▶ **DESCRIPTION OF THE TASK**: Arrange every line of the records below into a Markdown table with the columns "No." and "Text line," numbering the rows in order. Leave out blank lines and picture markers.

** EXERCISE MATERIALS follows **

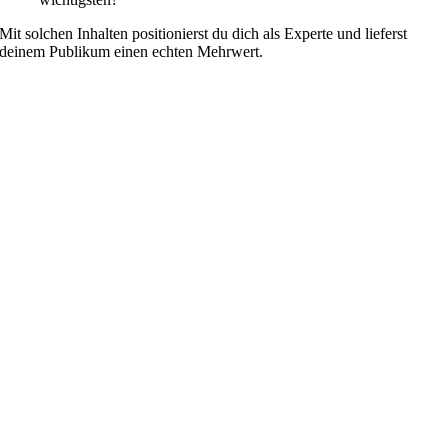
Mit solchen Inhalten positionierst du dich als Experte und lieferst
deinem Publikum einen echten Mehrwert.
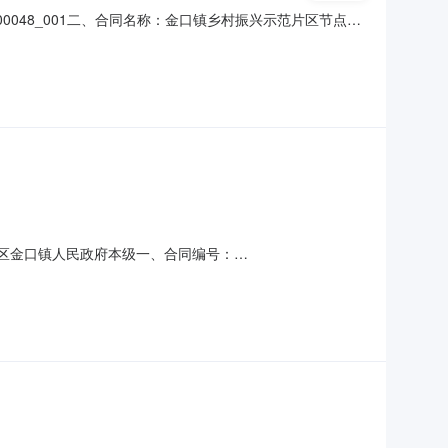
00048_001二、合同名称：金口镇乡村振兴示范片区节点工
称：金口镇乡村振兴示范片区节点工程五、合同主体采购人（甲
淳建筑工程有限公司地址：山东省青岛市即墨区金口镇高家荒村1
市即墨区金口镇人民政府本级一、合同编号：
政府采购计划编号、采购计划备案文号等，如有）：
人民政府地址：即墨区府前路38号联系方式：0532-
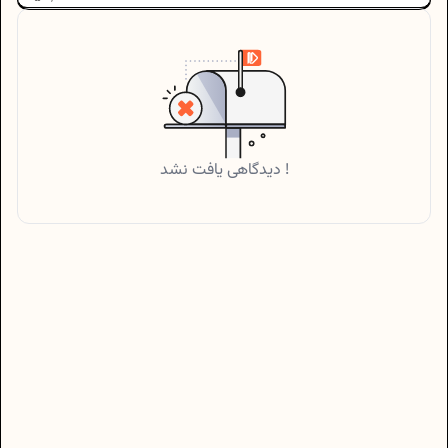
دیدگاهی یافت نشد !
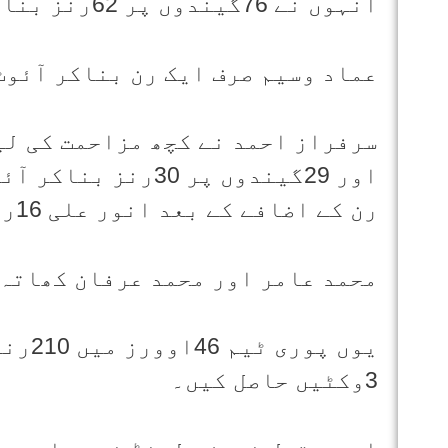
انہوں نے 76گیندوں پر 62رنز بنائے۔
عماد وسیم صرف ایک رن بناکر آئوٹ
سرفراز احمد نے کچھ مزاحمت کی لی
اور 29گیندوں پر 30
رن کے اضافے کے بعد انور علی 16رنز بناکر پویلین لوٹ گئے۔
محمد عامر اور محمد عرفان کھاتہ 
3وکٹیں حاصل کیں۔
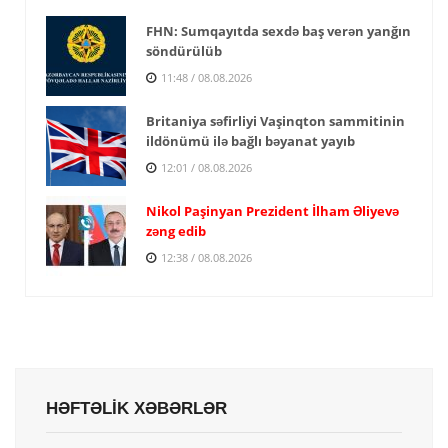
FHN: Sumqayıtda sexdə baş verən yanğın
söndürülüb
11:48 / 08.08.2026
Britaniya səfirliyi Vaşinqton sammitinin
ildönümü ilə bağlı bəyanat yayıb
12:01 / 08.08.2026
Nikol Paşinyan Prezident İlham Əliyevə
zəng edib
12:38 / 08.08.2026
HƏFTƏLİK XƏBƏRLƏR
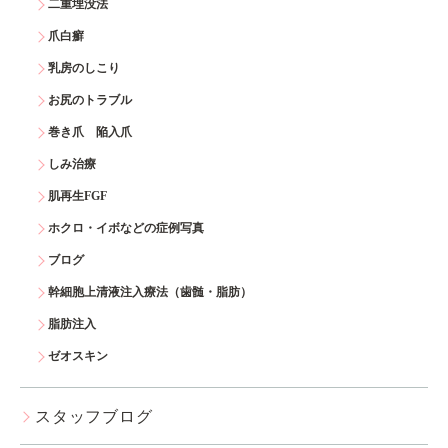
二重埋没法
爪白癬
乳房のしこり
お尻のトラブル
巻き爪 陥入爪
しみ治療
肌再生FGF
ホクロ・イボなどの症例写真
ブログ
幹細胞上清液注入療法（歯髄・脂肪）
脂肪注入
ゼオスキン
スタッフブログ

** End of EXERCISE MATERIALS **

▶ **FINISHED TASK**:
| No. | Text line |
|---|---|
| 1 | Mit solchen Inhalten positionierst du dich als Experte und lieferst |
| 2 | deinem Publikum einen echten Mehrwert. |
| 3 | 00048_001二、合同名称：金口镇乡村振兴示范片区节点工 |
| 4 | 称：金口镇乡村振兴示范片区节点工程五、合同主体采购人（甲 |
| 5 | 淳建筑工程有限公司地址：山东省青岛市即墨区金口镇高家荒村1 |
| 6 | 市即墨区金口镇人民政府本级一、合同编号： |
| 7 | 政府采购计划编号、采购计划备案文号等，如有）： |
| 8 | 人民政府地址：即墨区府前路38号联系方式：0532- |
| 9 | دیدگاهی یافت نشد ! |
| 10 | انہوں نے 76گیندوں پر 62رنز بنائے۔ |
| 11 | عماد وسیم صرف ایک رن بناکر آئوٹ |
| 12 | سرفراز احمد نے کچھ مزاحمت کی لی |
| 13 | اور 29گیندوں پر 30 |
| 14 | رن کے اضافے کے بعد انور علی 16رنز بناکر پویلین لوٹ گئے۔ |
| 15 | محمد عامر اور محمد عرفان کھاتہ  |
| 16 | 3وکٹیں حاصل کیں۔ |
| 17 | FHN: Sumqayıtda sexdə baş verən yanğın |
| 18 | söndürülüb |
| 19 | 11:48 / 08.08.2026 |
| 20 | Britaniya səfirliyi Vaşinqton sammitinin |
| 21 | ildönümü ilə bağlı bəyanat yayıb |
| 22 | 12:01 / 08.08.2026 |
| 23 | Nikol Paşinyan Prezident İlham Əliyevə |
| 24 | zəng edib |
| 25 | 12:38 / 08.08.2026 |
| 26 | HƏFTƏLİK XƏBƏRLƏR |
| 27 | 二重埋没法 |
| 28 | 爪白癬 |
| 29 | 乳房のしこり |
| 30 | お尻のトラブル |
| 31 | 巻き爪 陥入爪 |
| 32 | しみ治療 |
| 33 | 肌再生FGF |
| 34 | ホクロ・イボなどの症例写真 |
| 35 | ブログ |
| 36 | 幹細胞上清液注入療法（歯髄・脂肪） |
| 37 | 脂肪注入 |
| 38 | ゼオスキン |
| 39 | スタッフブログ |